The key is how to detect integer overflow without store to a larger size integer.

For this purpose, we could detect integer overflow before carry:

  • The maximal of INT_MAX before carry is \(\frac{INT\_MAX}{10}\). We continue compare pop with the suffix of INT_MAX, 7, if maximal before carry is equal to \(\frac{INT\_MAX}{10}\).

  • The minimal of INT_MIN before carry is \(\frac{INT\_MIN}{10}\) too.

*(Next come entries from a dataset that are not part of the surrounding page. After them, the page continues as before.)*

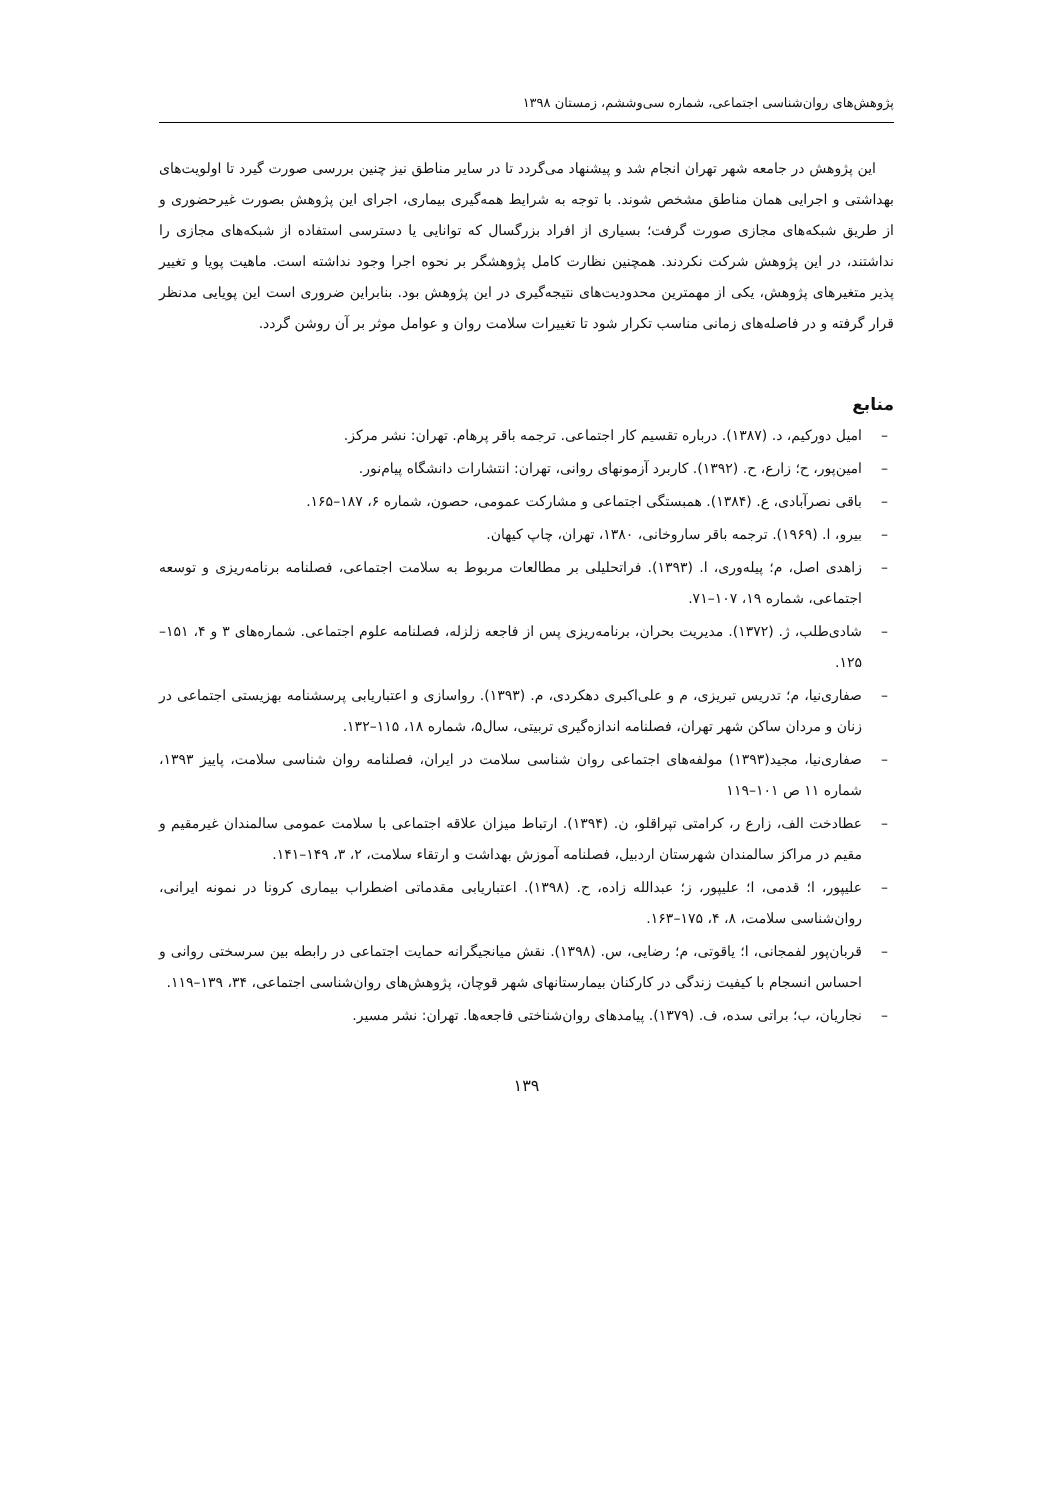پژوهش‌های روان‌شناسی اجتماعی، شماره سی‌وششم، زمستان ۱۳۹۸
این پژوهش در جامعه شهر تهران انجام شد و پیشنهاد می‌گردد تا در سایر مناطق نیز چنین بررسی صورت گیرد تا اولویت‌های بهداشتی و اجرایی همان مناطق مشخص شوند. با توجه به شرایط همه‌گیری بیماری، اجرای این پژوهش بصورت غیرحضوری و از طریق شبکه‌های مجازی صورت گرفت؛ بسیاری از افراد بزرگسال که توانایی یا دسترسی استفاده از شبکه‌های مجازی را نداشتند، در این پژوهش شرکت نکردند. همچنین نظارت کامل پژوهشگر بر نحوه اجرا وجود نداشته است. ماهیت پویا و تغییر پذیر متغیرهای پژوهش، یکی از مهمترین محدودیت‌های نتیجه‌گیری در این پژوهش بود. بنابراین ضروری است این پویایی مدنظر قرار گرفته و در فاصله‌های زمانی مناسب تکرار شود تا تغییرات سلامت روان و عوامل موثر بر آن روشن گردد.
منابع
– امیل دورکیم، د. (۱۳۸۷). درباره تقسیم کار اجتماعی. ترجمه باقر پرهام. تهران: نشر مرکز.
– امین‌پور، ح؛ زارع، ح. (۱۳۹۲). کاربرد آزمونهای روانی، تهران: انتشارات دانشگاه پیام‌نور.
– باقی نصرآبادی، ع. (۱۳۸۴). همبستگی اجتماعی و مشارکت عمومی، حصون، شماره ۶، ۱۸۷–۱۶۵.
– بیرو، ا. (۱۹۶۹). ترجمه باقر ساروخانی، ۱۳۸۰، تهران، چاپ کیهان.
– زاهدی اصل، م؛ پیله‌وری، ا. (۱۳۹۳). فراتحلیلی بر مطالعات مربوط به سلامت اجتماعی، فصلنامه برنامه‌ریزی و توسعه اجتماعی، شماره ۱۹، ۱۰۷–۷۱.
– شادی‌طلب، ژ. (۱۳۷۲). مدیریت بحران، برنامه‌ریزی پس از فاجعه زلزله، فصلنامه علوم اجتماعی. شماره‌های ۳ و ۴، ۱۵۱–۱۲۵.
– صفاری‌نیا، م؛ تدریس تبریزی، م و علی‌اکبری دهکردی، م. (۱۳۹۳). رواسازی و اعتباریابی پرسشنامه بهزیستی اجتماعی در زنان و مردان ساکن شهر تهران، فصلنامه اندازه‌گیری تربیتی، سال۵، شماره ۱۸، ۱۱۵–۱۳۲.
– صفاری‌نیا، مجید(۱۳۹۳) مولفه‌های اجتماعی روان شناسی سلامت در ایران، فصلنامه روان شناسی سلامت، پاییز ۱۳۹۳، شماره ۱۱ ص ۱۰۱–۱۱۹
– عطادخت الف، زارع ر، کرامتی تپراقلو، ن. (۱۳۹۴). ارتباط میزان علاقه اجتماعی با سلامت عمومی سالمندان غیرمقیم و مقیم در مراکز سالمندان شهرستان اردبیل، فصلنامه آموزش بهداشت و ارتقاء سلامت، ۲، ۳، ۱۴۹–۱۴۱.
– علیپور، ا؛ قدمی، ا؛ علیپور، ز؛ عبدالله زاده، ح. (۱۳۹۸). اعتباریابی مقدماتی اضطراب بیماری کرونا در نمونه ایرانی، روان‌شناسی سلامت، ۸، ۴، ۱۷۵–۱۶۳.
– قربان‌پور لفمجانی، ا؛ یاقوتی، م؛ رضایی، س. (۱۳۹۸). نقش میانجیگرانه حمایت اجتماعی در رابطه بین سرسختی روانی و احساس انسجام با کیفیت زندگی در کارکنان بیمارستانهای شهر قوچان، پژوهش‌های روان‌شناسی اجتماعی، ۳۴، ۱۳۹–۱۱۹.
– نجاریان، ب؛ براتی سده، ف. (۱۳۷۹). پیامدهای روان‌شناختی فاجعه‌ها. تهران: نشر مسیر.
۱۳۹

We continue compare pop with the suffix of INT_MIN, -8, if minimal before carry is equal to \(\frac{INT\_MIN}{10}\).

class Solution {
public:
	int reverse(int x) {
		// INT_MAX 2147483647
		// INT_MIN -2147483648
		int res = 0, pop = 0;
		while (abs(x) > 0) {
			pop = x % 10;
			x /= 10;
			// INT_MAX's suffix is 7
			if (res > INT_MAX / 10 || (res == INT_MAX / 10 && pop > 7)) {
				return 0;
			}
			// INT_MIN's suffix is -8
			if (res < INT_MIN / 10 || (res == INT_MIN / 10 && pop < -8)) {
				return 0;
			}
			res = res * 10 + pop;
		}
		return res;
	}
};